What is the SAT I?
The SAT I Reasoning Test has three different types of sections: Critical Reading, Math, and Writing. In addition, there is one unscored section also known as the "experimental" section. What follows is information about each of these sections, what they test, and how they are scored.
The Unscored Section
- One 25-minute unscored section, known as the experimental or equating section.
- May be a critical reading, math, or multiple-choice writing section.
- Does not count toward the final score.
- Used to try out new questions for future editions of the SAT
- 25-minute essay will always be the first section of the SAT.
- 10-minute multiple-choice writing section will always be the final section.
- The remaining six 25-minute sections can appear in any order, as can the two 20-minute sections.
The Critical Reading Section Overview
|70 min. (two 25-min. sections and one 20-min. section)||Critical reading and sentence-level reading||Reading comprehension, sentence completions, and paragraph-length critical reading||200-800|
The critical reading section includes short reading passages and long reading passages as well as sentence completions.

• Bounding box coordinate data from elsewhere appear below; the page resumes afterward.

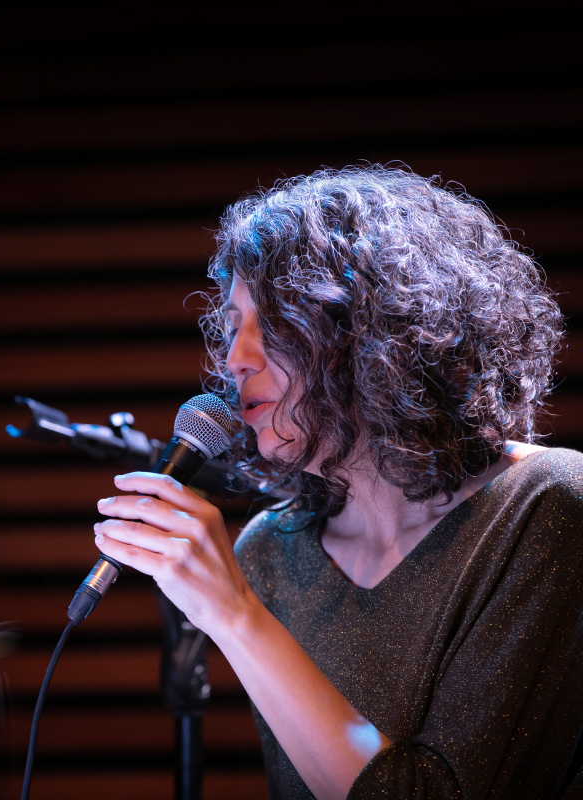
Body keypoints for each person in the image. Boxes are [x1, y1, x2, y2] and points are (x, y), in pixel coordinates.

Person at [91, 166, 583, 798]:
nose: (235, 357)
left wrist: (235, 615)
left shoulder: (549, 507)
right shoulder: (273, 551)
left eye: (269, 322)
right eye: (233, 323)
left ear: (373, 332)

The Mathematics Section Overview
70 min. (two 25-min. sections and one 20-min. section)
Number and operations; algebra and functions; geometry; statistics, probability, and data analysis
Five-choice multiple-choice questions and student-produced responses
The SAT also includes math topics such as negative and fractional exponents, absolute value, and function notation, and places emphasis on such topics as linear functions, manipulations with exponents, and properties of tangent lines.
The Writing Section Overview
Grammar, usage, and word choice
Multiple choice questions (35 min.) and student-written essay (25 min.)
- The short essay measures the ability to:
- Organize and express ideas clearly.
- Develop and support the main idea.
- Use appropriate word choice and sentence structure.
- Students are asked to develop a point of a view on an issue, using reasoning and evidence - based on their own experiences, readings, or observations - to support their ideas.
- The essay will be scored by trained high school and college teachers. Each reader will give the essay a score from 1 to 6 (6 is the highest score).
- The multiple-choice writing questions measure students' ability to:
- Improve sentences and paragraphs
- Identify errors (such as diction, grammar, sentence construction, subject-verb agreement, proper word usage, and wordiness).
Sample SAT Essay Prompts
Prompt 1: We must seriously question the idea of majority rule. The majority grinned and jeered when Columbus said the world was round. The majority threw him into a dungeon for his discoveries. Where is the logic in the notion that the opinion held by a majority of people should have the power to influence our decisions?
Adapted from James A. Reed, "Majority Rule"
Assignment: Is the opinion of the majority-in government or in any other circumstances-a poor guide? Plan and write an essay in which you develop your point of view on this issue. Support your position with reasoning and examples taken from your reading, studies, experience, or observations.
Prompt 2: Given the importance of human creativity, one would think it should have a high priority among our concerns. But if we look at the reality, we see a different picture. Basic scientific research is minimized in favor of immediate practical applications. The arts are increasingly seen as dispensable luxuries. Yet as competition heats up around the globe, exactly the opposite strategy is needed. Adapted from Mihaly Csikszentmihaly, "Creativity: Flow and the Psychology of Discovery and Invention"
Assignment: Is creativity needed more than ever in the world today? Plan and write an essay in which you develop your point of view on this issue. Support your position with reasoning and examples taken from your reading, studies, experience, or observations.